I feel like I have to go back to fiction 101 here even though I write every day all day for my job – editorial is a different beast than writing a novel. Working on something new makes me miss school where I had a community of teachers and peers ready to read my stories and tell me what I’m missing. I just have to find a new group, I suppose.
Things that get my creative juices flowing include coffee, music, sunshine, cafes, tea, scones, art, history text books, book shelves, objects characters would carry, etc. I learned while getting my theater degree that I’m and inside-out actor, meaning the characters I create come alive when I change my movement, have a prop or put on a costume. My writing is similar. If I’m working on a fantasy that takes place in Medieval Europe, I have to pull out a sword or turn on lute music. I want to create the world I write in my apartment.

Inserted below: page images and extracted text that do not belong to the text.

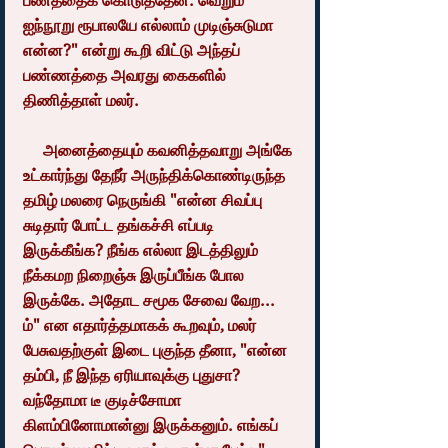
பணத்தைக் கொடுத்தேன். வெறும் 
ஐந்நூறு ரூபாலயே எல்லாம் முடிஞ்சுடுமா 
என்ன?" என்று கூறி விட்டு அந்தப் 
பண்ணத்தை அவரது கைகளில் 
திணித்தாள் மலர்.
     அனைத்தையும் கவனித்தவாறு அங்கே 
உட்கார்ந்து தேநீர் அருந்திக்கொண்டிருந்த 
தமிழ் மலரை நெருங்கி "என்ன சிவப்பு 
சுடிதார் போட்ட தங்கச்சி எப்படி 
இருக்கீங்க? நீங்க எல்லா இடத்திலும் 
நீக்கமற நிறைஞ்சு இருப்பீங்க போல 
இருக்கே. அதோட சமூக சேவை வேற... 
ம்" என எதார்த்தமாகக் கூறவும், மலர் 
பேசுவதற்குள் இடை புகுந்த தீனா, "என்ன 
தம்பி, நீ இந்த ஏரியாவுக்கு புதுசா? 
வந்தோமா டீ குடிச்சோமா 
கிளம்பினோமான்னு இருக்கனும். எங்கப்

The Space in which I work is sacred to me (hence the capital S). Not sacred as in holy, but sacred as in focused. The Space needs to be free of outside stressors and must be used for the work and the work alone. While my tiny studio apartment isn’t ideal for complete segregation from work and live, I can create the mindset.
Before entering my movement class in college, we had to stop at the front door, bend down to touch the floor followed by our foreheads and heart. The gesture was a reminder of the mantra, “Space, mind, heart,” meaning that all were working succinctly.
Stechen Nachmanovitch’s “Free Play” has a bit of the same ideas. Creative work is special and should be preserved in a moment. By the way, I highly recommend this book to anyone who creates anything.
Off to bed (by which I mean to write)
Right now, my space is my bed and it’s time to write!